2. Change MAC address?
3. Create new account on Blogger/Tumblr/etc.
Yes fuck Chinese government, but 5 years later western governments will follow this way
I don't want to minimize the assault on our privacy and anonymity from all directions, but the one positive trend in the US and Canada has been toward less ID or no ID for using Internet cafes.
I remember the early days of Internet cafes in North America, and they very often wanted to see ID.
These days there are lots of public wifi hotspots, where at most they ask for an email address (a throwaway email address works fine). The purpose of collecting an email address appears to be CYA -- they get some assurance that you've agreed to their Terms and Conditions.

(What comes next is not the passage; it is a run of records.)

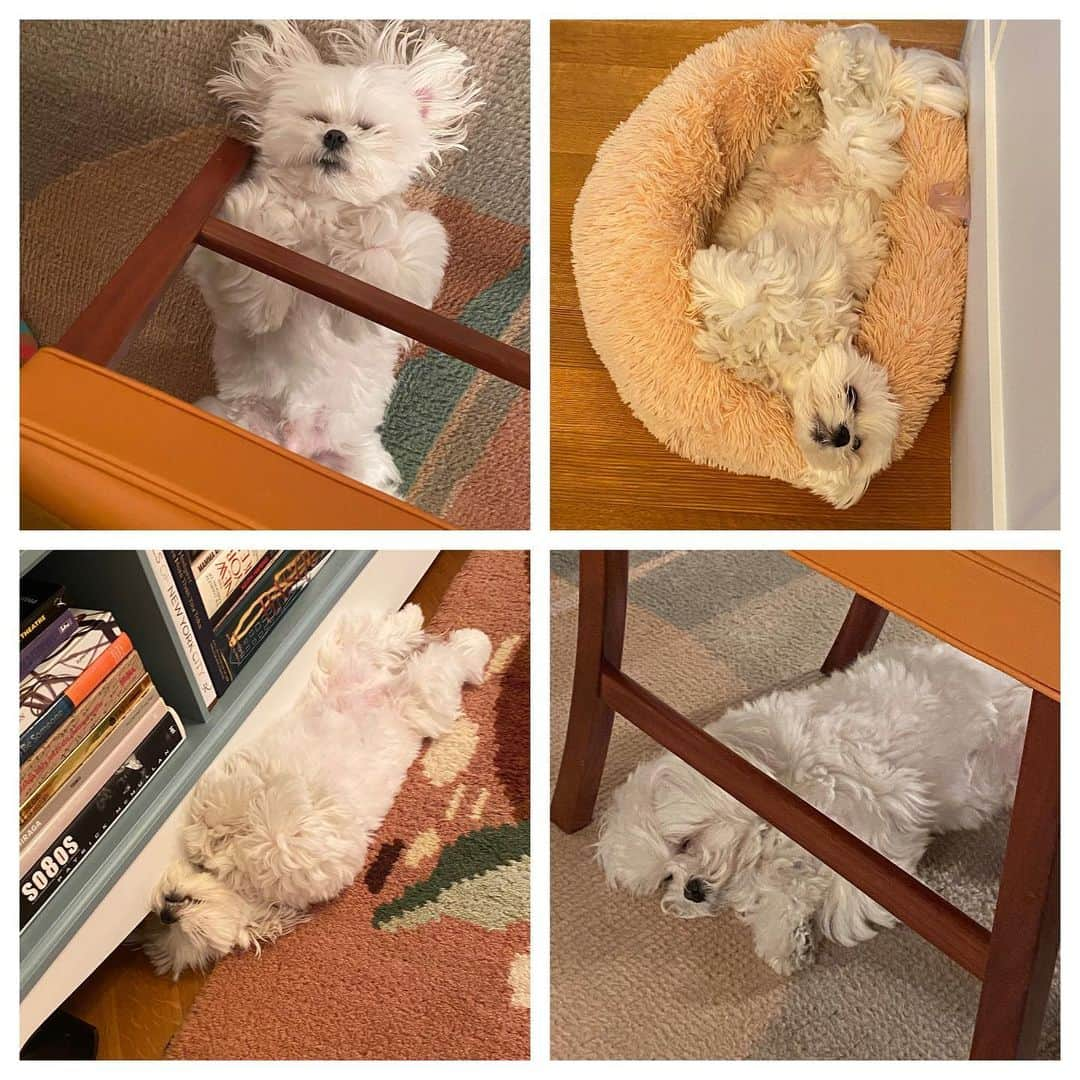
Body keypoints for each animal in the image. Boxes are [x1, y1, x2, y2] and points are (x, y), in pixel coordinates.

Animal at [139, 609, 490, 980]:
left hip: (379, 679)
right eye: (177, 931)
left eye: (189, 929)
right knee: (412, 652)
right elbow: (271, 833)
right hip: (393, 683)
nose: (166, 912)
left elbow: (246, 822)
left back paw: (454, 633)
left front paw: (258, 808)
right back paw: (435, 629)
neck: (237, 879)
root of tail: (389, 687)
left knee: (418, 648)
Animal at [600, 639, 1028, 980]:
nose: (691, 890)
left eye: (685, 843)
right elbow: (784, 886)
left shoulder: (865, 813)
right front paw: (783, 939)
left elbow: (837, 887)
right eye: (665, 878)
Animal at [691, 27, 972, 507]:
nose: (841, 434)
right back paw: (835, 55)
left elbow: (753, 316)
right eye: (852, 397)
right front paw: (710, 272)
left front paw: (718, 306)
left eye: (856, 446)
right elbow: (761, 293)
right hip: (851, 148)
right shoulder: (805, 278)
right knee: (850, 104)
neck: (797, 363)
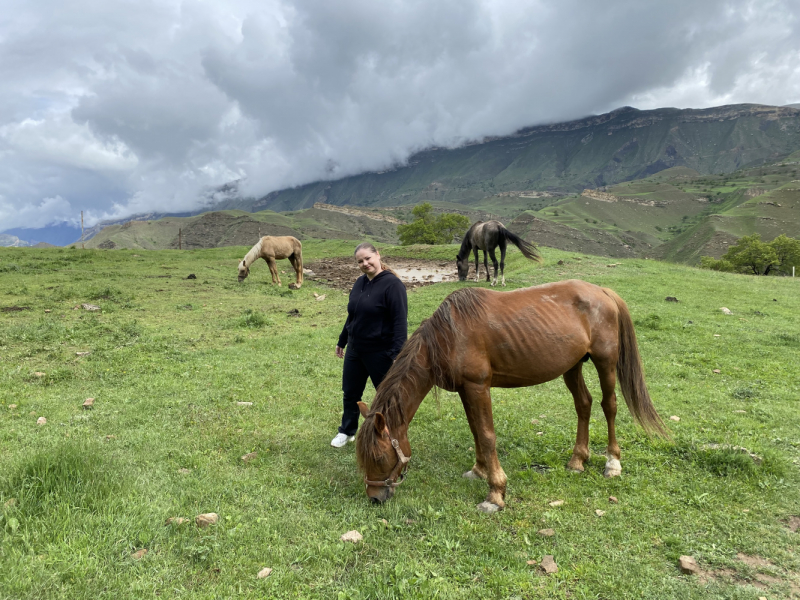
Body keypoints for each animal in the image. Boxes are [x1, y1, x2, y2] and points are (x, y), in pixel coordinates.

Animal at [358, 280, 668, 510]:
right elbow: (475, 430)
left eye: (379, 457)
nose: (374, 498)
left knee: (609, 405)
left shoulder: (478, 387)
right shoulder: (466, 390)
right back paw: (577, 460)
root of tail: (603, 291)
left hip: (605, 363)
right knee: (584, 404)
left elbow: (486, 435)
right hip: (572, 366)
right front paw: (479, 470)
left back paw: (612, 462)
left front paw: (495, 493)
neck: (448, 337)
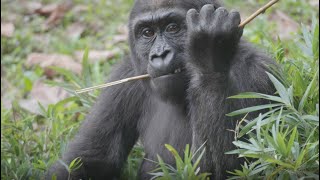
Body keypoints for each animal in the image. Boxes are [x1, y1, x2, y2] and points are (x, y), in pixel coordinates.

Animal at [46, 0, 276, 179]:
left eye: (172, 28)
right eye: (147, 33)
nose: (159, 55)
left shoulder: (255, 73)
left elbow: (233, 168)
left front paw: (210, 52)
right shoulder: (124, 77)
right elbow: (89, 161)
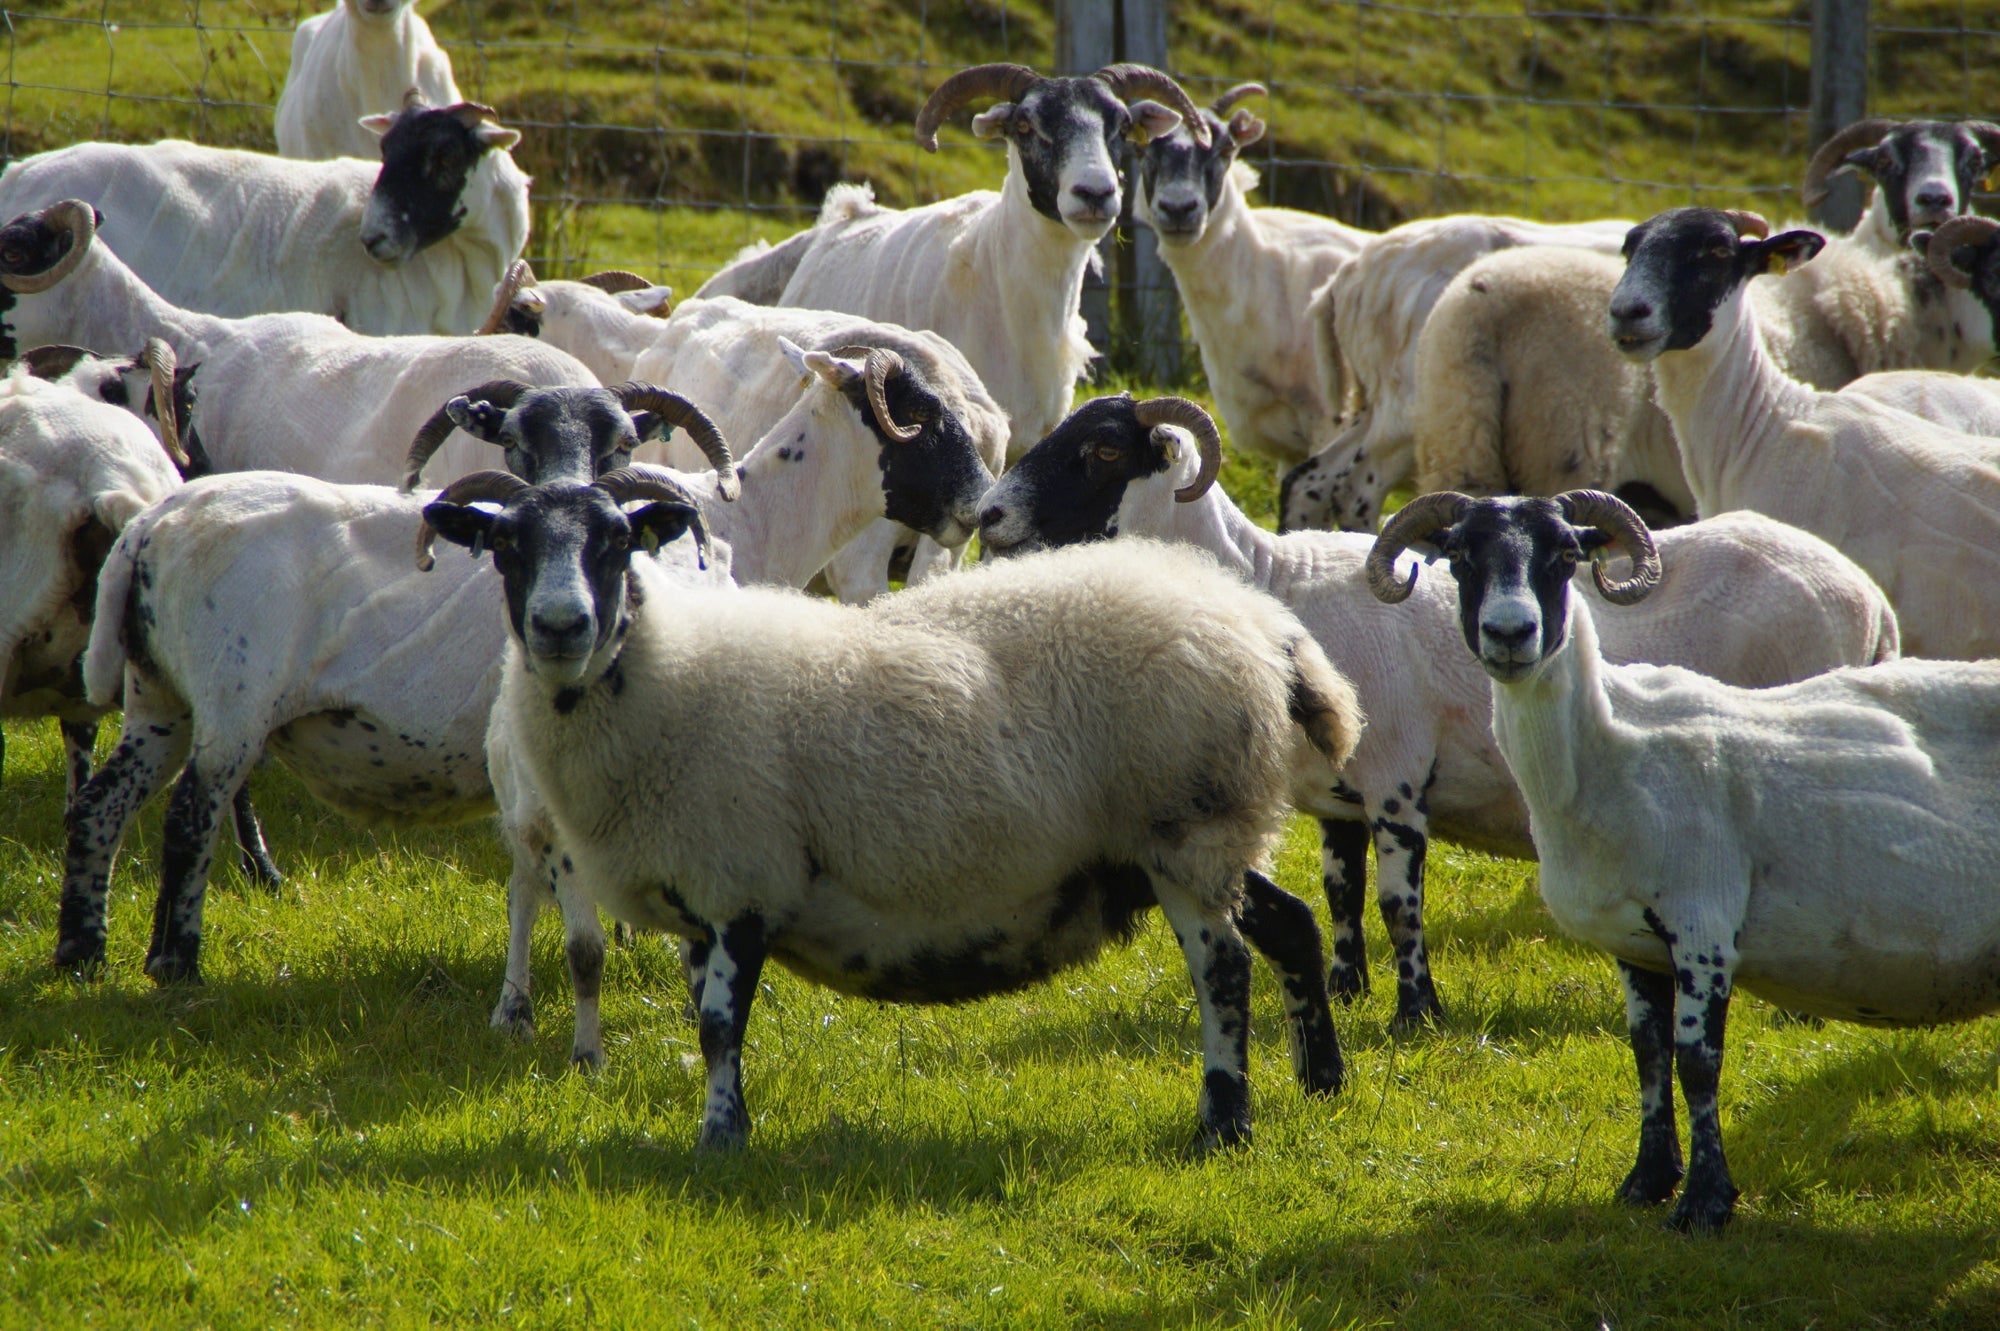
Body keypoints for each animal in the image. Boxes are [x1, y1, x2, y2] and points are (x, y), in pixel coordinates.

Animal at [422, 462, 1361, 1150]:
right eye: (504, 543)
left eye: (617, 542)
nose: (561, 626)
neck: (658, 672)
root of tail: (1263, 626)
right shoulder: (703, 892)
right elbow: (706, 1021)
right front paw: (729, 1123)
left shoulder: (740, 876)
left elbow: (721, 1024)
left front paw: (721, 1140)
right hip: (1209, 833)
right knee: (1291, 924)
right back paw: (1322, 1081)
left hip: (1182, 824)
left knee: (1224, 969)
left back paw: (1223, 1123)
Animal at [977, 394, 1898, 1030]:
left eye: (1101, 447)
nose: (986, 513)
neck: (1274, 582)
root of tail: (1871, 599)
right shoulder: (1337, 794)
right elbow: (1342, 894)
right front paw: (1345, 990)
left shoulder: (1396, 779)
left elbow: (1397, 904)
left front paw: (1415, 1013)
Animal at [1366, 487, 2000, 1232]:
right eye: (1461, 553)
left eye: (1565, 554)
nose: (1511, 633)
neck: (1612, 750)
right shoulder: (1634, 941)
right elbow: (1647, 1052)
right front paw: (1646, 1180)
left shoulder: (1703, 923)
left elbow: (1698, 1062)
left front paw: (1704, 1202)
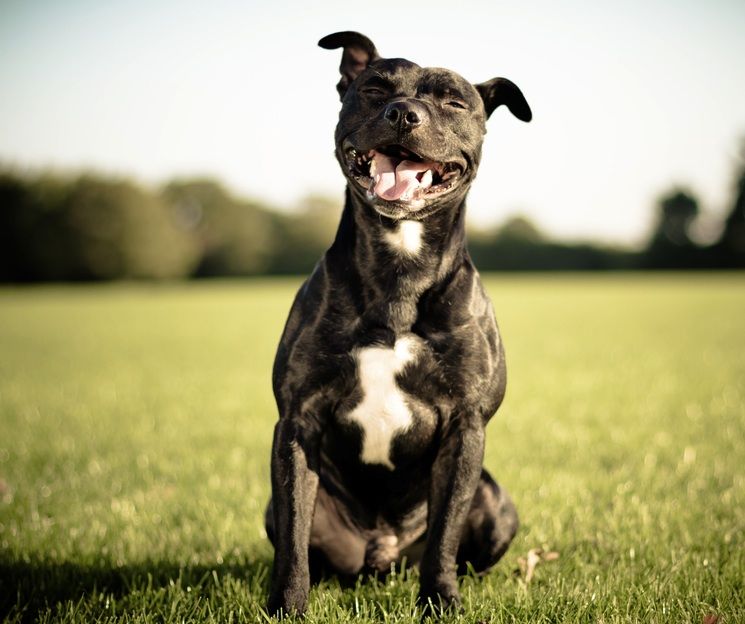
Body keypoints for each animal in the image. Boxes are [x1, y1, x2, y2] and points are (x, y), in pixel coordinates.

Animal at [264, 31, 532, 616]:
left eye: (454, 102)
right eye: (374, 89)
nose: (404, 113)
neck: (399, 271)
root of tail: (381, 556)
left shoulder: (464, 428)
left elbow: (445, 534)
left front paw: (440, 601)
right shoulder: (297, 422)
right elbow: (293, 538)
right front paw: (287, 607)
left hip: (498, 503)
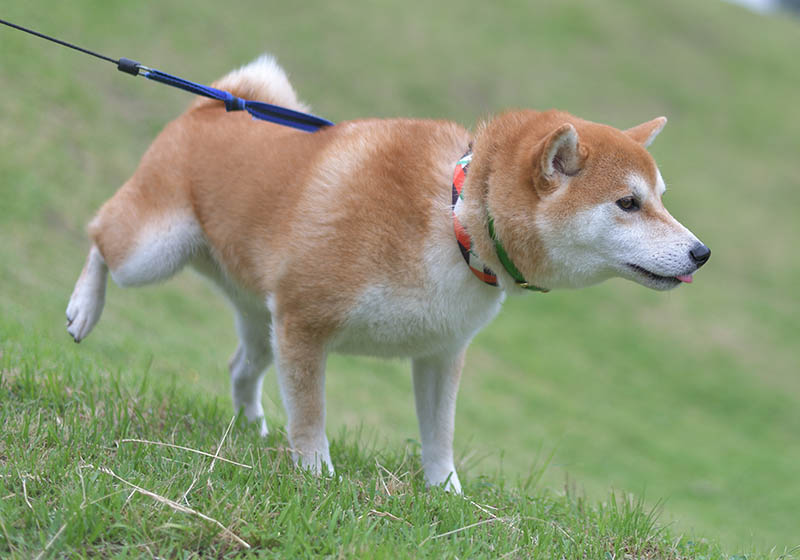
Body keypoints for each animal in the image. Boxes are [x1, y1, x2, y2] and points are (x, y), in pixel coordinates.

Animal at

Some of the "western" bars even have a vpn running so you can browse facebook when connecting to their wifi.
The danger of retaining your real MAC should be obvious; it's a unique identifier specific to your machine that will at least significantly narrow the scope of the machine/owner your adversaries are looking for if it doesn't give the investigators a direct link back to you (e.g., manufacturer records MAC addresses next to serial numbers, adversary gains access to manufacturer's data and sees "MAC X / Serial No Y sold to consumer Z online").
Depending on the configuration of the router on the open access points, it may be possible to retrieve a list of all connected MACs over the whole lifetime of the router. Then they simply have to correlate, "OK, which machines had a lease when the access from this machine was made?", and then investigate the 5 matches that come up.
This is not very safe, clearly.
That aside, MAC addresses can be easily changed and spoofed.
If one was really concerned, a throw away USB WiFi dongle could be used.